Each patient is unique. Some are dealing with mental health issues while others have multiple chronic conditions. A cookie-cutter, one-size-fits-all approach doesn’t work.
“We have to be able to adjust our approach to health, I want to be whatever they need,” says Sara Rittenhouse about the patients she serves. “The goal is to help patients with their pressing issues, preventative care and future health outcomes.”
For some patients, the immediate and long-term needs are straightforward. A minor illness or injury. An annual checkup. Or maybe scheduling a preventive screening, such as a colonoscopy or mammogram.
Others are more complex, says Sara, who sees patients across the lifespan from children to seniors as a primary-care family practitioner at the Grass Valley clinic.
“Every interaction is a chance to make a difference” she says, “and you never know the impact you might have.”
But education helps patients understand their health challenges, the road to better health and how a chronic condition – such as diabetes – can lead to others.
“Some patients have been out of care for years,” communication and consistency play key roles in helping patients improve their health, Sara says. Detailing the importance of annual checkups and routine screenings to address and prevent potential health issues as early as possible.
Before joining Western Sierra, she was a Family Nurse Practitioner and Registered Nurse in Massachusetts focusing on community health and access to mental health care services for youth.

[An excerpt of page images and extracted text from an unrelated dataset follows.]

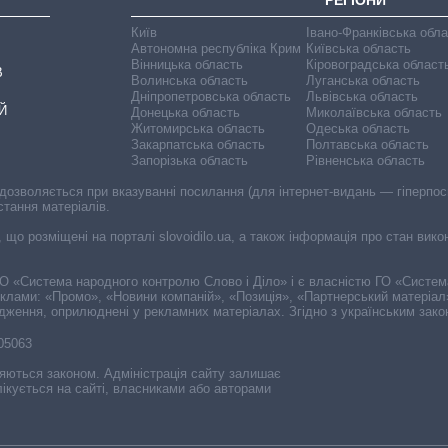
Київ
Івано-Франківська обл
Автономна республіка Крим
Київська область
Вінницька область
Кіровоградська област
В
Волинська область
Луганська область
Дніпропетровська область
Львівська область
Й
Донецька область
Миколаївська область
Житомирська область
Одеська область
Закарпатська область
Полтавська область
Запорізька область
Рівненська область
 дозволяється при вказуванні посилання (для інтернет-видань — гіперпоси
стання матеріалів.
, що розміщені на порталі slovoidilo.ua, а також інформація про стан вик
і ГО «Система народного контролю Слово і Діло» і є власністю ГО «Систе
еклами: «Промо», «Новини компаній», «Позиція», «Партнерський матеріал
судження, оприлюднені у рекламних матеріалах. Згідно з українським зак
-05063
няються законом. Адміністрація сайту залишає
ікується на сайті, власниками або авторами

Sara was born and raised in California – earning her undergraduate degree in Molecular, Cell and Developmental biology from the University of California, Santa Cruz. She started work in education and then found her calling in health care.
She is among a few providers who offer services through Western Sierra’s medication-assisted treatment (MAT) program that provides support and treatment for those struggling with addiction.

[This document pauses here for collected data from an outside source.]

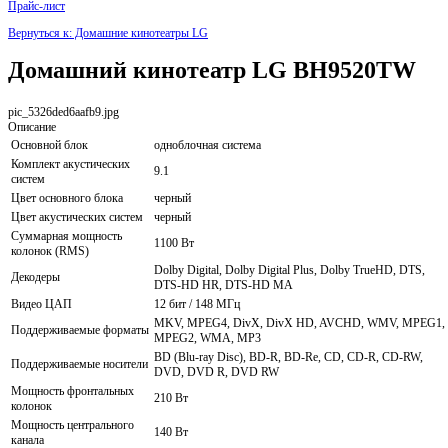
Прайс-лист
Вернуться к: Домашние кинотеатры LG
Домашний кинотеатр LG BH9520TW
pic_5326ded6aafb9.jpg
Описание
Основной блок
одноблочная система
Комплект акустических
9.1
систем
Цвет основного блока
черный
Цвет акустических систем
черный
Суммарная мощность
1100 Вт
колонок (RMS)
Dolby Digital, Dolby Digital Plus, Dolby TrueHD, DTS,
Декодеры
DTS-HD HR, DTS-HD MA
Видео ЦАП
12 бит / 148 МГц
MKV, MPEG4, DivX, DivX HD, AVCHD, WMV, MPEG1,
Поддерживаемые форматы
MPEG2, WMA, MP3
BD (Blu-ray Disc), BD-R, BD-Re, CD, CD-R, CD-RW,
Поддерживаемые носители
DVD, DVD R, DVD RW
Мощность фронтальных
210 Вт
колонок
Мощность центрального
140 Вт
канала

“The opioid crisis is not something that only affects ‘other people’, it is hitting our neighbors and family members young and old across communities,” she says.
“It’s a huge problem and does not discriminate,” she says, adding that access to behavioral health is also an important part of treatment – and health care overall. “You can’t provide quality health care without addressing behavioral health needs.”
Sara Rittenhouse also practices women’s health at the Grass Valley clinic, and the specialty could expand to the Penn Valley clinic. She feels strongly that women should have easy access to services, from family planning and preventative care to prenatal visits.
Away from work, she embraces an active lifestyle “enjoying the beauty of the Sierras on weekends,” she says, from biking and hiking to kayaking and yoga. She also likes to cook, travel and spend time with family, including her nonagenarian grandfather who lives in the region.
She says that her time in New England was valuable, but after years away she decided to return to the Golden State, landing in Nevada County. “The Yuba River is truly a treasure of the west.”